Nevertheless, the fact that Obama is now personally engaging in the climate talks could be an indication that he is now willing to fight for measures to combat climate change. For the first time, he's sending the signal that he's "ready to roll up his sleeves to make a climate change deal happen," Raymond Offenheiser, president of Oxfam America, an international development group, told the Washington Post.
It could, however, be merely a tactical gesture in order to prove his good will. Obama will only be in Copenhagen at the beginning of the talks, not at the end of the 12-day conference when most other heads of state and government will arrive to hammer out a deal. Furthermore, European Commission President Jose Manuel Barroso was reserved in welcoming the White House announcement. "I have made clear that we need as many world leaders as possible," he said.
Prominent climate activists don't want to overestimate Obama's gesture. "This is not a reversal," Peter Goldmark from the New York-based Environmental Defense Fund told SPIEGEL ONLINE. "Without the US's own legislation, it's difficult to see what Obama can contribute other than moral support."

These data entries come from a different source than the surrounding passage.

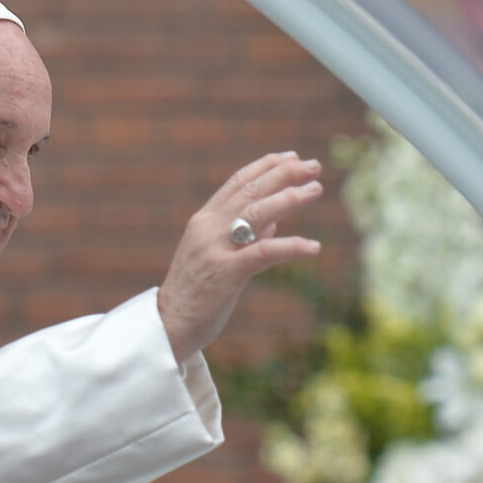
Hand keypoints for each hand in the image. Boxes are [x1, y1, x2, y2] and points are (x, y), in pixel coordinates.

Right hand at [158, 153, 324, 364]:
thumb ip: (242, 236)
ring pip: (256, 213)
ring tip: (315, 188)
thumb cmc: (194, 294)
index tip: (291, 156)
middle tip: (313, 166)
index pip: (236, 183)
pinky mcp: (226, 274)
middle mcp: (207, 228)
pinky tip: (314, 246)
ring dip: (289, 198)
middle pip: (250, 191)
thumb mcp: (215, 257)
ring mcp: (215, 249)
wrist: (167, 326)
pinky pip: (263, 253)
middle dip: (284, 174)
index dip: (265, 166)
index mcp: (203, 221)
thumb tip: (273, 222)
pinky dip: (291, 247)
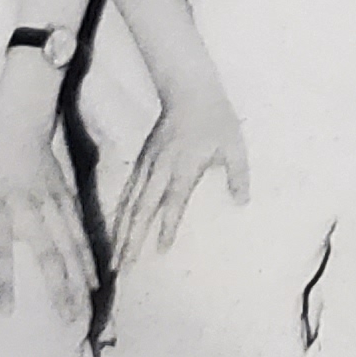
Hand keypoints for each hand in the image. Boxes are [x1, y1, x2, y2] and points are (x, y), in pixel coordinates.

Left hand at [0, 56, 92, 316]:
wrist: (18, 125)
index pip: (1, 251)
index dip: (4, 281)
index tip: (7, 313)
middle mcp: (29, 210)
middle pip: (48, 254)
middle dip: (59, 290)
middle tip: (67, 322)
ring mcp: (52, 205)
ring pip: (70, 246)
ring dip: (79, 278)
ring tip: (85, 308)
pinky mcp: (67, 199)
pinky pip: (81, 233)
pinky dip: (88, 257)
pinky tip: (95, 278)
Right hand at [109, 83, 248, 265]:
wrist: (189, 90)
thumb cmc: (215, 119)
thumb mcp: (234, 145)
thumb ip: (237, 175)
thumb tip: (242, 203)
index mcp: (184, 167)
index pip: (173, 202)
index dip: (167, 227)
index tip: (160, 251)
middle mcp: (161, 169)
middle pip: (141, 209)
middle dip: (130, 239)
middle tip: (122, 267)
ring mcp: (148, 165)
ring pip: (129, 203)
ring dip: (120, 231)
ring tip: (114, 258)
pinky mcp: (142, 161)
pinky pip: (127, 192)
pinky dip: (119, 213)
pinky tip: (115, 229)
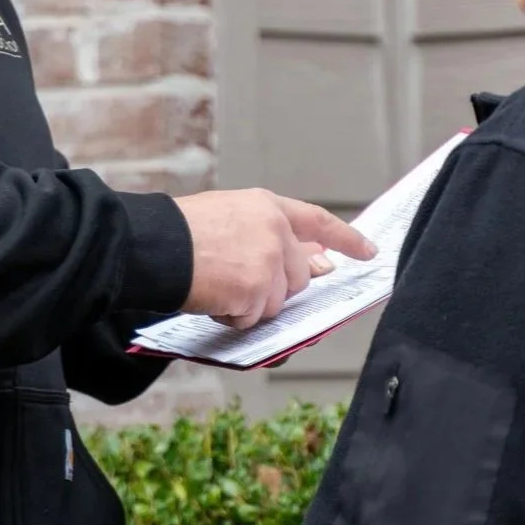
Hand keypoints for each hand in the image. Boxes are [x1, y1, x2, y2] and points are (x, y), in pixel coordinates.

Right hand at [174, 190, 375, 329]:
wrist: (155, 246)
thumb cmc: (181, 233)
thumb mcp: (231, 219)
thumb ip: (274, 237)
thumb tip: (320, 264)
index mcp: (267, 207)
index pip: (318, 221)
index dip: (346, 237)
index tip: (368, 251)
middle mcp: (275, 231)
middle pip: (299, 276)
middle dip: (274, 287)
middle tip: (236, 281)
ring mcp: (268, 260)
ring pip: (277, 302)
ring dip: (249, 303)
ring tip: (216, 283)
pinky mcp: (256, 288)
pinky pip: (253, 317)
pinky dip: (232, 316)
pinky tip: (212, 296)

How other countries will react remains to be seen. The Americans have always said that other countries need to make contributions as well, particularly China and India. "They have to accept binding provisions," former Vice-President Al Gore said in his SPIEGEL interview. "Many developing nations are still thinking that the wealthier countries will make binding obligations, and the developing countries will have non-binding provisions. That is not a formula for success." Carol Browner, Obama's energy and environment czar, said "We hope other major economies will put forth ambitious action plans of their own."
But Goldmark says that, to his knowledge, there is no concrete agreement with China regarding binding emissions reduction pledges. In other words, it appears that Copenhagen -- despite Obama's attendance -- will still be seen as a step in a longer process rather than an endpoint. A similar chord was struck by the US president and Asian leaders during the Asia-Pacific Economic Cooperation (APEC) talks two weeks ago.
'An Abysmal Failure'
No matter what happens, the Americans must first pass legislation at home. "Unfortunately, the path to a global agreement goes through the US Senate," said Goldmark. "America's Congress has to act first before other countries will follow."
The Republicans seem to be far from signing on. "The fact remains that international UN climate treaties would severely undermine our economy, ship jobs overseas and raise energy prices," said Senator James Inhofe, the senior Republican on the Senate Environment Committee in reaction to Obama's plans to go to Copenhagen.
Conservative radio talkmaster Rush Limbaugh couldn't help but remind his listeners of Obama's last trip to the Danish capital in an effort to campaign for Chicago's failed Olympic bid. "Wherever he goes, he is an abysmal failure," Limbaugh said.